Im use xpath for make click in a element. In the page the xpath change in numbers Result:0:checkValores for select other items. You could replace this number if you want others.

library(RSelenium)

# open cmd for set the drivers folders.
# run .jar file by cmd
# java -jar selenium-server-standalone-3.2.0.jar -port 4444

# Make conection--------------------------------------------------
remDr <- remoteDriver(remoteServerAddr = "localhost", port = 4444, browserName = "chrome")
remDr$open()
Sys.sleep(5)


url_data <- "http://www6.sistemaindustria.org.br/gpc/externo/listaResultados.faces?codPesquisa=100"

remDr$navigate(url = "http://www6.sistemaindustria.org.br/gpc/externo/listaResultados.faces?codPesquisa=100")


# put click in [Valores] -----------------------------------------------------
Sys.sleep(1)
remDr$findElement(using = 'xpath', "//*[@id='listaResultadoForm:dtResult:0:checkValores']")$clickElement()

# put click in [Valores2] -----------------------------------------------------
Sys.sleep(1)
remDr$findElement(using = 'xpath', "//*[@id='listaResultadoForm:dtResult:1:checkValores']")$clickElement()

# download the select files                                   
Sys.sleep(1)
remDr$findElement(using = 'xpath', "//*[@id='listaResultadoForm:btnExportarExcel2']")$clickElement()

1 Like

@M_AcostaCH This is really great.
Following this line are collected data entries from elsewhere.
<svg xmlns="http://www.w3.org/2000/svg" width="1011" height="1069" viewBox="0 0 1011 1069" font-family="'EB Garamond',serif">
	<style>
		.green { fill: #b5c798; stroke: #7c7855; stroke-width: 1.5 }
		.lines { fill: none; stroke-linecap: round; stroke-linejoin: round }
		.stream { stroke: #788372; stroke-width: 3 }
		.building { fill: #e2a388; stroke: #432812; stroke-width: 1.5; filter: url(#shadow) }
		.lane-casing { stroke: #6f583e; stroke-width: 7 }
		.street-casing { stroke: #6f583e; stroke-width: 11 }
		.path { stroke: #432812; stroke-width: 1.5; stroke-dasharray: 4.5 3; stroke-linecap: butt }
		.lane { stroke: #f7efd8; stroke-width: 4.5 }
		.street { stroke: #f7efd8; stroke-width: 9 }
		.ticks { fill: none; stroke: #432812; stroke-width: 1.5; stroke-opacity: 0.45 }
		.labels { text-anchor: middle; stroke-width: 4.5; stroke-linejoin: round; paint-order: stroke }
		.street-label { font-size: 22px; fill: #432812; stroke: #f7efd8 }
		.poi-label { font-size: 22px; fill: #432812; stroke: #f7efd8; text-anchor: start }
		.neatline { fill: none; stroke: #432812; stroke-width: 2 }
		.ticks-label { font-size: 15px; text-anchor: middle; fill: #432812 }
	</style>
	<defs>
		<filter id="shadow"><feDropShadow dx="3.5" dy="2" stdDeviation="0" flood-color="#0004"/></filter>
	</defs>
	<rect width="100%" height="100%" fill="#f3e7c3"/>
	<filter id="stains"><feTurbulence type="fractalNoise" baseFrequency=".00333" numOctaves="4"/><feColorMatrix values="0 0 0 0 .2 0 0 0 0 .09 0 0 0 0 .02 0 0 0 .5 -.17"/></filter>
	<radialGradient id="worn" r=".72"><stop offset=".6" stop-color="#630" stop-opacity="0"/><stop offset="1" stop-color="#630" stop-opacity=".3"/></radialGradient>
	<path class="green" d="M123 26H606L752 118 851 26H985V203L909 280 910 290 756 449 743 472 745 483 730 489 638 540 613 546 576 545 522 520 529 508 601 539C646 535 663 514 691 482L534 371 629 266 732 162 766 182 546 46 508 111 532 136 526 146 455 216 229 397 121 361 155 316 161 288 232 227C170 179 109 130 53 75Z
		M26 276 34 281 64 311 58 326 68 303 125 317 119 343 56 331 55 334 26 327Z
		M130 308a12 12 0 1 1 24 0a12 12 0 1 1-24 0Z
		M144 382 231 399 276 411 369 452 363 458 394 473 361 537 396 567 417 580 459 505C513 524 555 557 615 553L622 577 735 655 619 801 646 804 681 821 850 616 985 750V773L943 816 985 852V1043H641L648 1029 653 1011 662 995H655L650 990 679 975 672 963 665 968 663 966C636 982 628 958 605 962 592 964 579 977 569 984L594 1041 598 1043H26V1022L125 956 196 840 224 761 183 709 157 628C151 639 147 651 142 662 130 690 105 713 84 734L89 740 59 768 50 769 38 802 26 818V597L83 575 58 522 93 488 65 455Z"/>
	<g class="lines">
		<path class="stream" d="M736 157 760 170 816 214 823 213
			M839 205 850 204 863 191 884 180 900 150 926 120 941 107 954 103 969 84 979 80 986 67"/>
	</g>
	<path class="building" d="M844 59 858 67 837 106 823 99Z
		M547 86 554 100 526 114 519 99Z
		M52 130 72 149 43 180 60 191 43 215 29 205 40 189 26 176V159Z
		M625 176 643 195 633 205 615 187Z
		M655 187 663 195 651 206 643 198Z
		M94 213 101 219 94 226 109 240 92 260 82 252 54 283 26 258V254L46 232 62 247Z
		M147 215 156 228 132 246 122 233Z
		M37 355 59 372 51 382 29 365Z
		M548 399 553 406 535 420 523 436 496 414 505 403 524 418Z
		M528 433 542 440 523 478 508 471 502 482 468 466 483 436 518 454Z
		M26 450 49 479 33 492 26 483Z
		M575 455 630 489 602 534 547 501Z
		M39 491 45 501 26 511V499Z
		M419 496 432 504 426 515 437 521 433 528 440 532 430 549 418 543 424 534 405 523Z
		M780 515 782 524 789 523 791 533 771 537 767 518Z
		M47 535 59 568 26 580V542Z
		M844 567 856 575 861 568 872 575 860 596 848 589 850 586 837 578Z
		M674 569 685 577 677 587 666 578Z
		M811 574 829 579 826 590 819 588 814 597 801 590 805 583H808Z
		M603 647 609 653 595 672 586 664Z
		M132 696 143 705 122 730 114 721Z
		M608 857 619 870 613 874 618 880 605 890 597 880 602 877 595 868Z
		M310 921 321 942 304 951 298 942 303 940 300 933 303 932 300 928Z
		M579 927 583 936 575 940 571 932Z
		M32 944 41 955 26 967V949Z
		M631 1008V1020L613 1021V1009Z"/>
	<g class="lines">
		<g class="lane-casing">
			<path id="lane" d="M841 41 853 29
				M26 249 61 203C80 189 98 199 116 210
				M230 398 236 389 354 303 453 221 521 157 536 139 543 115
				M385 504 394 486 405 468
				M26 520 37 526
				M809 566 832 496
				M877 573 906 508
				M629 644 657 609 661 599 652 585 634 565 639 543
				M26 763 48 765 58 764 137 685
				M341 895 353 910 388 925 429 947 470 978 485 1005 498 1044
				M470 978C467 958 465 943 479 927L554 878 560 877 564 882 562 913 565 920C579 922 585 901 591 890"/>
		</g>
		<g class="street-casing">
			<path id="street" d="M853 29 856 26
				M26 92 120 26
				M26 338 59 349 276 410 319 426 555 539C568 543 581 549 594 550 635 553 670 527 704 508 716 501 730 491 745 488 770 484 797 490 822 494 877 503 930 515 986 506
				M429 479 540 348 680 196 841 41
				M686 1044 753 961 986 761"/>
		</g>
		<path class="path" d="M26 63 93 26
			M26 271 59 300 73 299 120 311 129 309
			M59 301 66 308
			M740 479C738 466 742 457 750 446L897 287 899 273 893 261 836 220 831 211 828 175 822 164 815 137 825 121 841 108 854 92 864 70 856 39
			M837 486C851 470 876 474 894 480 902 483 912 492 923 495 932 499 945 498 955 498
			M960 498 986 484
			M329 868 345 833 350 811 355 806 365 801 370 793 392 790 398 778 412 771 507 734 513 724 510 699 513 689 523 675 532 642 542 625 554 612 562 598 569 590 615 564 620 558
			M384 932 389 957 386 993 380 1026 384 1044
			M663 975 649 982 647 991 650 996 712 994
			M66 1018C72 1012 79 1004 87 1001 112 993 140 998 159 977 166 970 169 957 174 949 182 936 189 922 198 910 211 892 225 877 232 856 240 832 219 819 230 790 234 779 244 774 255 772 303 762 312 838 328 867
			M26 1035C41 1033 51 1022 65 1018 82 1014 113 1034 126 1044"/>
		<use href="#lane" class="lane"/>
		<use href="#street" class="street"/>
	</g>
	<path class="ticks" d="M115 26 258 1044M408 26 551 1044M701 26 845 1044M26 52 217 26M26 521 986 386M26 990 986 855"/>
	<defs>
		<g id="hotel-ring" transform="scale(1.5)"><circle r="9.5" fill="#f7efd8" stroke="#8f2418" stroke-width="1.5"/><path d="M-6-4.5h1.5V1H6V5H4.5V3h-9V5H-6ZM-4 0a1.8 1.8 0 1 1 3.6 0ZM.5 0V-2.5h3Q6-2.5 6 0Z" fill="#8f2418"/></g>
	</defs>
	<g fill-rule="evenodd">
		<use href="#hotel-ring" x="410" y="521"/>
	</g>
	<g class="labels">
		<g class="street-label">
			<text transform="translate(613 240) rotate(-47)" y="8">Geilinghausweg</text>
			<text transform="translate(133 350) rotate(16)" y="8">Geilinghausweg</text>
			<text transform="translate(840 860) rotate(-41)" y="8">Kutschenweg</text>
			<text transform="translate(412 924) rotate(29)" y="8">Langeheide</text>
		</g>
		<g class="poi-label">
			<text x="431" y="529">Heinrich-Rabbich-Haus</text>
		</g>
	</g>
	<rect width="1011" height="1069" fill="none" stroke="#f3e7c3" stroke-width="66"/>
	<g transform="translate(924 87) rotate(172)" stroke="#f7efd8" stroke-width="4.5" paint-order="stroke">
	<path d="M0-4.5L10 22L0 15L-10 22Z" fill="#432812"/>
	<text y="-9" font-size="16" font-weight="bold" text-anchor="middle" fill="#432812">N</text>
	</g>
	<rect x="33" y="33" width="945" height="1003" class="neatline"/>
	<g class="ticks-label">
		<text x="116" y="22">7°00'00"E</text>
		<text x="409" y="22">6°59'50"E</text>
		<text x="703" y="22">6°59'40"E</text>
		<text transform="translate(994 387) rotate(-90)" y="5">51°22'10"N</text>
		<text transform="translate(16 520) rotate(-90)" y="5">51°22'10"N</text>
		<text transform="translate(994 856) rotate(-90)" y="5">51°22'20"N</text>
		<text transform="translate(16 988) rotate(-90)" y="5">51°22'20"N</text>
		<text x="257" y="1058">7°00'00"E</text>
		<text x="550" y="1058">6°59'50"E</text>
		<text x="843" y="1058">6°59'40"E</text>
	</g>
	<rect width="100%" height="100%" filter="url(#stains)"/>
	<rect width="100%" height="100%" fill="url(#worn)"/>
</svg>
Your code checks the checkboxes before finally pressing the "Export" button. However, the user still needs to interact manually with the browser by pressing the "OK" button on the download popup. Do you know if there is any way to do this programmatically?

1 Like

The user should not interact since after selecting the boxes to download, it tells Rselenium that it can download the selected files. In the last part of the script download the select files this is done automatically.

1 Like

@M_AcostaCH , thank you so much. Your solution was very helpful and clear.
Once again, thanks.

This topic was automatically closed 7 days after the last reply. New replies are no longer allowed.

If you have a query related to it or one of the replies, start a new topic and refer back with a link.